Available records: Begin

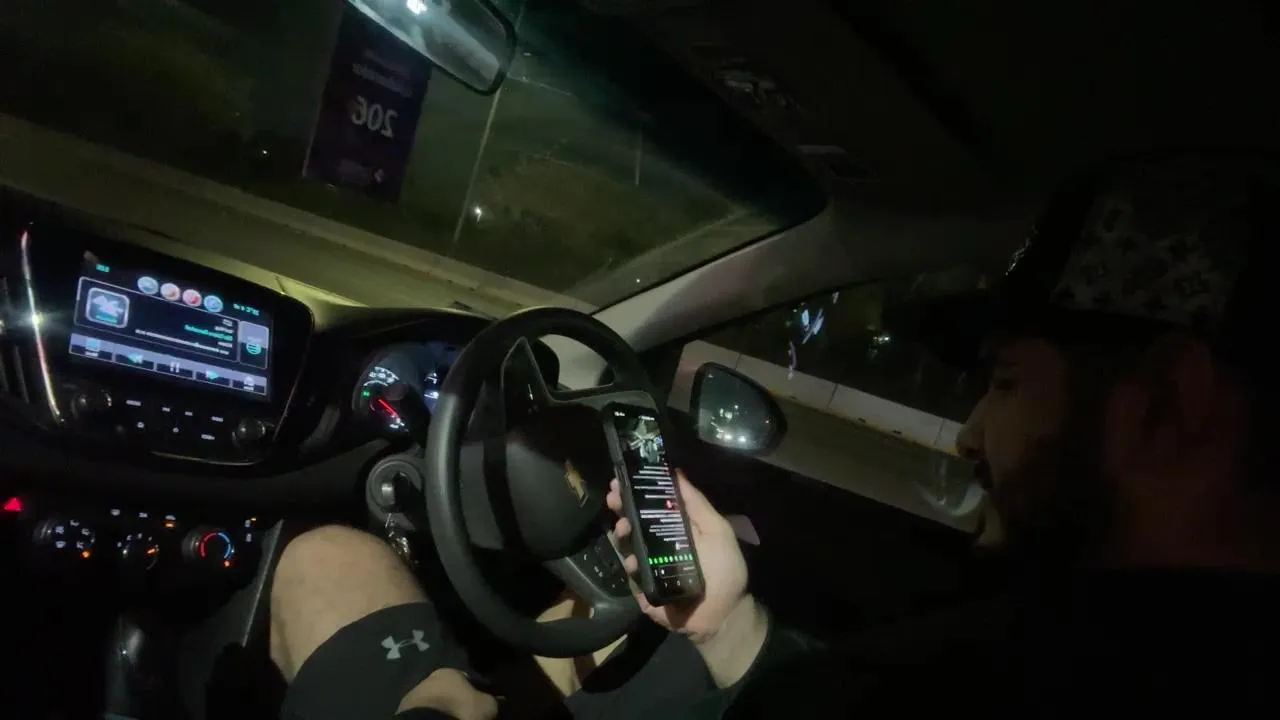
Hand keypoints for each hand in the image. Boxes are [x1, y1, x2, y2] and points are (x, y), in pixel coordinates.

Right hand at [606, 471, 751, 644]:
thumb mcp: (717, 530)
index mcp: (674, 527)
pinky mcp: (642, 588)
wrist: (724, 614)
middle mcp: (657, 544)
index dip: (635, 491)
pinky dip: (630, 566)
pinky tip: (633, 561)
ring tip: (623, 527)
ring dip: (622, 533)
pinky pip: (630, 575)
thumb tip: (676, 472)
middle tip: (613, 498)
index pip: (650, 505)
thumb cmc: (725, 569)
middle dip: (621, 508)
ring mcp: (648, 567)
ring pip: (626, 546)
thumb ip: (696, 504)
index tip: (622, 478)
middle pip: (633, 522)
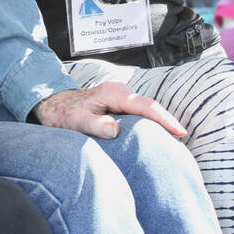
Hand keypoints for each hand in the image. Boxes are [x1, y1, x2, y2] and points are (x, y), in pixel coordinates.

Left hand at [33, 83, 185, 139]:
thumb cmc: (63, 113)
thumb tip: (115, 130)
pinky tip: (155, 136)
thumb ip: (94, 125)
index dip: (164, 119)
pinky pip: (139, 113)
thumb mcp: (75, 121)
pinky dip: (149, 123)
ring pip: (146, 109)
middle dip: (167, 121)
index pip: (146, 106)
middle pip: (151, 107)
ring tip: (174, 141)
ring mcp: (120, 97)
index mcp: (114, 94)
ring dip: (159, 123)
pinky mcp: (119, 103)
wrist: (52, 104)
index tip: (179, 132)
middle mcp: (120, 92)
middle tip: (182, 140)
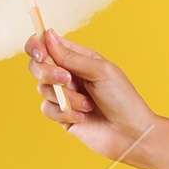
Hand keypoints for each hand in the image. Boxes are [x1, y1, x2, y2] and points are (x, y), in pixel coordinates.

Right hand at [25, 29, 158, 164]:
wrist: (131, 134)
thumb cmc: (123, 99)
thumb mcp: (100, 71)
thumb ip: (71, 56)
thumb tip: (48, 34)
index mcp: (79, 58)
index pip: (47, 45)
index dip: (37, 46)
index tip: (40, 54)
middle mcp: (69, 75)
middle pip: (37, 65)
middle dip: (47, 72)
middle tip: (67, 80)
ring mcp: (64, 95)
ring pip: (42, 88)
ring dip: (67, 98)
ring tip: (89, 105)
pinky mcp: (62, 115)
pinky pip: (47, 109)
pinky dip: (65, 113)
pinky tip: (84, 118)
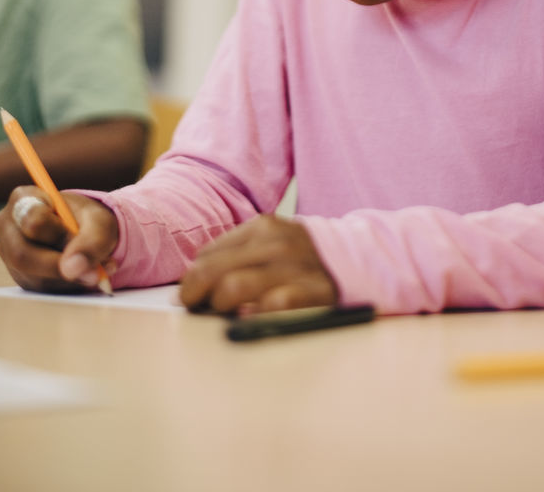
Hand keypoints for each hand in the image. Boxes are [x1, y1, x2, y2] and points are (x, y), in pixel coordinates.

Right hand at [0, 186, 119, 292]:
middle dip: (60, 266)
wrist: (88, 231)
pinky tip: (84, 276)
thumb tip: (71, 269)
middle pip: (23, 255)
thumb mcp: (99, 222)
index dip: (60, 235)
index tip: (81, 237)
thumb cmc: (89, 220)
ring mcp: (9, 254)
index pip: (33, 221)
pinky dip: (67, 286)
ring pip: (33, 276)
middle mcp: (8, 226)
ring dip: (68, 279)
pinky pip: (40, 288)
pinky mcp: (20, 276)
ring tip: (96, 270)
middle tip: (93, 272)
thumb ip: (90, 241)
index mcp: (23, 199)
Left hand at [179, 214, 337, 313]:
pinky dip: (253, 316)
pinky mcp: (309, 293)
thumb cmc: (300, 257)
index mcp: (262, 227)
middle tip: (193, 307)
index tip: (189, 294)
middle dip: (194, 294)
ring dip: (218, 306)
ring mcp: (292, 267)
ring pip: (232, 288)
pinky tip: (252, 318)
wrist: (354, 259)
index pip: (208, 254)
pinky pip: (268, 308)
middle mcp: (275, 242)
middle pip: (212, 270)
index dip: (192, 278)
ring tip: (223, 312)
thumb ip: (238, 254)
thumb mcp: (271, 242)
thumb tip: (193, 282)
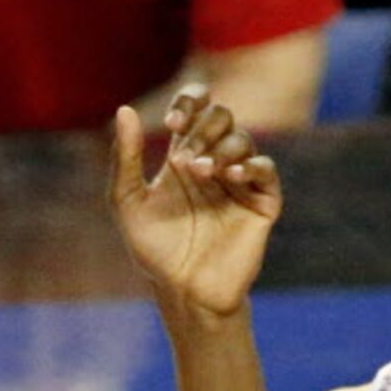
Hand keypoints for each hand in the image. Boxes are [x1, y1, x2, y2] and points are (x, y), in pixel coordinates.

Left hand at [109, 89, 282, 318]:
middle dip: (203, 130)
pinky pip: (266, 170)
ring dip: (221, 150)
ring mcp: (240, 179)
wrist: (182, 288)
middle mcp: (214, 161)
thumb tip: (125, 109)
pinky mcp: (262, 201)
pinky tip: (234, 176)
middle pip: (221, 118)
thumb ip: (124, 159)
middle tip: (185, 159)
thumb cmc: (153, 248)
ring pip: (243, 140)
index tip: (173, 122)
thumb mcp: (127, 202)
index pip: (194, 109)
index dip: (189, 103)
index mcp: (183, 155)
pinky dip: (252, 166)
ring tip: (201, 172)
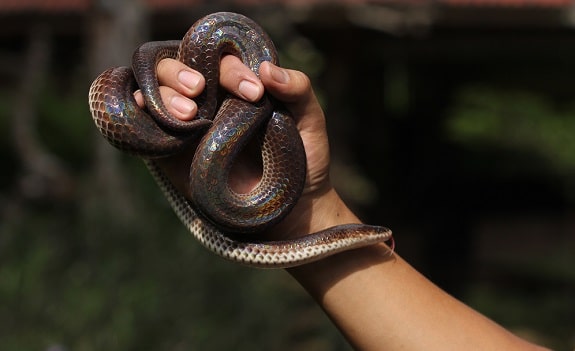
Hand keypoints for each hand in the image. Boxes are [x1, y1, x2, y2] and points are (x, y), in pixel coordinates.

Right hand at [135, 56, 352, 239]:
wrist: (291, 209)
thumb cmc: (304, 160)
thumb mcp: (311, 120)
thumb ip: (299, 88)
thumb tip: (266, 68)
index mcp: (239, 85)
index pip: (221, 60)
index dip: (231, 69)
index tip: (254, 93)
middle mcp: (210, 99)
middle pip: (180, 66)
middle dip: (183, 71)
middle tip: (200, 89)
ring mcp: (188, 124)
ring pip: (157, 89)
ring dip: (164, 92)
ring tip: (188, 114)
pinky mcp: (172, 151)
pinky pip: (146, 124)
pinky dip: (141, 113)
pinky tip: (151, 114)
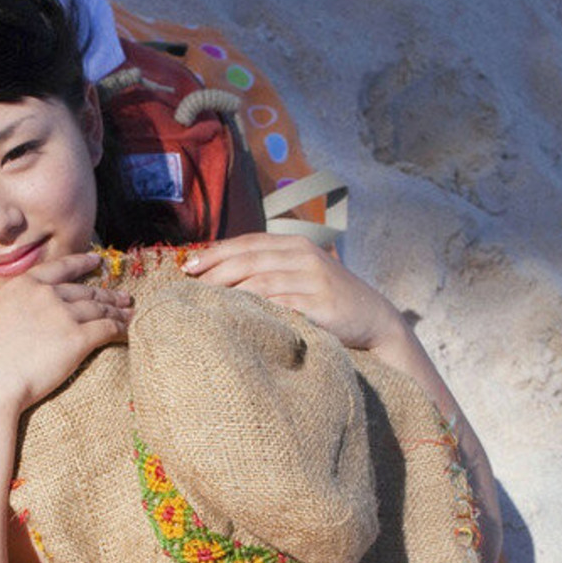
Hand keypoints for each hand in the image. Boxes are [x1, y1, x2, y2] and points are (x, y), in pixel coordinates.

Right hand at [0, 253, 131, 410]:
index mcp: (23, 286)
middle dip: (106, 294)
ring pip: (99, 309)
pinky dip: (120, 328)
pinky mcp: (78, 339)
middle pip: (85, 291)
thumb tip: (10, 314)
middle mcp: (46, 295)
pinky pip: (107, 329)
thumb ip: (7, 309)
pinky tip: (127, 331)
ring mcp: (64, 315)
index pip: (60, 268)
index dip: (82, 264)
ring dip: (118, 311)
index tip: (96, 262)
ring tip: (129, 313)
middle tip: (123, 297)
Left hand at [182, 234, 399, 351]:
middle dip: (214, 271)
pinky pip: (281, 305)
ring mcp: (314, 278)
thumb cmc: (326, 301)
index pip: (247, 243)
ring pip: (261, 280)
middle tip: (188, 284)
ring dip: (229, 291)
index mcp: (294, 245)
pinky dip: (255, 310)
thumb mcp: (300, 275)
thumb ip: (269, 270)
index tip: (188, 266)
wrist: (373, 319)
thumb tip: (220, 277)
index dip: (215, 252)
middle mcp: (303, 255)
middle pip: (249, 259)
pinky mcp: (321, 304)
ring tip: (203, 303)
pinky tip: (235, 318)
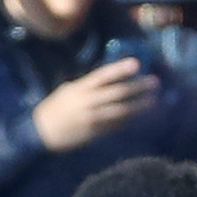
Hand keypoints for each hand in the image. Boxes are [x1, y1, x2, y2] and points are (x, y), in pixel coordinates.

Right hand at [28, 57, 163, 150]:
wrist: (42, 132)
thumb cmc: (55, 107)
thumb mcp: (68, 90)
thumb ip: (87, 85)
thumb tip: (108, 79)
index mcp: (81, 89)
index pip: (104, 76)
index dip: (120, 69)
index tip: (136, 63)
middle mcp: (89, 102)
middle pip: (118, 93)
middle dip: (138, 87)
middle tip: (154, 82)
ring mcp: (93, 119)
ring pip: (121, 110)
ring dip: (139, 105)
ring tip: (152, 99)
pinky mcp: (96, 133)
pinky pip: (116, 125)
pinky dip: (128, 119)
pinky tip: (138, 115)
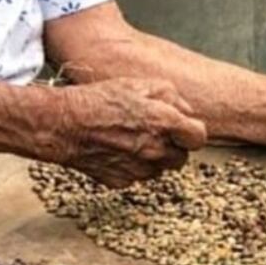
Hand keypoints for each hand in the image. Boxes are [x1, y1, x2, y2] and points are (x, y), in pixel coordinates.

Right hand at [52, 77, 206, 187]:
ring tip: (133, 137)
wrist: (66, 124)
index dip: (192, 131)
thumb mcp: (142, 83)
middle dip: (173, 146)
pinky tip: (119, 149)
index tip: (184, 128)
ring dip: (154, 157)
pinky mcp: (122, 181)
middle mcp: (155, 150)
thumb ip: (172, 97)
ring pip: (160, 169)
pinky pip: (138, 176)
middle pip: (181, 157)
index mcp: (164, 123)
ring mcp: (139, 169)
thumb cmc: (102, 99)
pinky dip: (134, 165)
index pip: (199, 137)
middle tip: (155, 131)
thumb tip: (186, 111)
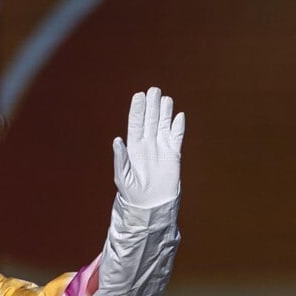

Available records: End

All lines above that hold the string "wrist" should be copied.

* _Written answer_:
wrist: (724, 614)
wrist: (52, 104)
wrist: (131, 134)
wrist: (88, 231)
wrist: (354, 259)
wrist: (182, 288)
wrist: (291, 209)
wrist: (373, 319)
wrist: (42, 132)
wrist: (66, 124)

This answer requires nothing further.